Treatments for oropharyngeal cancer can have some serious side effects. Surgery can be quite extensive and, in some cases, disfiguring. Patients may have difficulty chewing, swallowing or talking. Chemotherapy can cause hair loss, nausea, vomiting, mucositis (inflammation of the mucus membranes) and weakening of the immune system. Radiation therapy can lead to mucositis, gum problems, loosening of the teeth, dry mouth, problems with swallowing and changes in taste.
Gregory Wolf, M.D., a Head and Neck Surgeon with the University of Michigan, says two-thirds of oropharyngeal cancer patients are already in advanced stages at the time of diagnosis. They often need extensive surgery and/or other treatments that have a significant impact on their quality of life.
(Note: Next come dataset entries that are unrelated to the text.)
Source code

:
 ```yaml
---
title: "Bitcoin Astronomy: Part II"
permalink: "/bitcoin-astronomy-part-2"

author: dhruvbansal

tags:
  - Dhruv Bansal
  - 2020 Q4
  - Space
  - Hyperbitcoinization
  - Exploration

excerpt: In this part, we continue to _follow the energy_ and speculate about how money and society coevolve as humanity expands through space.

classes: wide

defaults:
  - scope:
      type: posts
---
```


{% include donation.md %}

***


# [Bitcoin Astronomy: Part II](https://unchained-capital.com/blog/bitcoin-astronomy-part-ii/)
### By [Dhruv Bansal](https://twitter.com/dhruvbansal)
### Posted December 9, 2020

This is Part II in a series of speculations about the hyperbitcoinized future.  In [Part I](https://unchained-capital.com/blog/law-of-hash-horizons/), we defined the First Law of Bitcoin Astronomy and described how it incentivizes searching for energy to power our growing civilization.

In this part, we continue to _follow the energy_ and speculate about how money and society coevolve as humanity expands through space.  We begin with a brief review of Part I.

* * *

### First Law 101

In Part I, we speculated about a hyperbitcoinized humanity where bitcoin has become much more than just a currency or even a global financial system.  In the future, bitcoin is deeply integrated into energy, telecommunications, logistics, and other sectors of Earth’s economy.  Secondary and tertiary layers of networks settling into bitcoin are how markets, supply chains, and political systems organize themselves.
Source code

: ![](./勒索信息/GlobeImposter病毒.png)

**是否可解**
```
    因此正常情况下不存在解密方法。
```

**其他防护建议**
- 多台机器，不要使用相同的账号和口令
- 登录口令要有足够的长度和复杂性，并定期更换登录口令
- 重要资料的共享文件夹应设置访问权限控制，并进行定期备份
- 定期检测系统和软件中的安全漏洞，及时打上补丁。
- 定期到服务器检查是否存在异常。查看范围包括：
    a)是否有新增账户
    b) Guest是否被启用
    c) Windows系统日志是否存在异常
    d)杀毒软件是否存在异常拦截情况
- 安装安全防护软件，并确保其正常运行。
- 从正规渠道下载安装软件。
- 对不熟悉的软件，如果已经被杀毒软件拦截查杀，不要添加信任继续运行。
But treatments don’t always match outcomes. Some large tumors can be successfully shrunk with radiation therapy. On the other hand, some very small areas of cancer are quite aggressive and need comprehensive therapy.
Currently, there is no way to tell how a cancer will respond to treatment. But researchers appear to be making headway on some important clues, using markers from the cancer cells as a basis for treatment decisions. At the University of Michigan Comprehensive Cancer Center, researchers are looking at how cancers with specific tumor markers respond to different therapies. Investigators want to find out if those markers may predict which cancers will be the most aggressive and what kinds of treatment may have the most effective results. During pre-treatment biopsy, investigators took samples of the tumor and looked for various markers.
One of the markers under study is HPV-16 (human papilloma virus), a virus also associated with risk for cervical cancer. Research Scientist, Thomas Carey, Ph.D., says they have found non-smoking patients with the HPV marker tended to respond very well to treatment. Response rates are lower in smokers and women with HPV markers in their tumors.
Another marker is called epidermal growth factor receptor (EGFR), a protein on the surface of cells that controls cell growth. Patients with this marker also tended to respond very poorly to treatment. A third marker is p53, a gene which controls cell growth and death. It normally suppresses tumor growth. Patients with a "wild type" of p53 and high levels of a protein related to cell survival tended to respond very poorly to chemotherapy.
Investigators just published the results of their study in the online version of Journal of Clinical Oncology on May 12. Further research needs to be done. However, if the tumor markers prove to be valid, doctors may be able to use the information to determine which patients need more aggressive treatment and what kinds of therapy or drugs may work best against the cancer.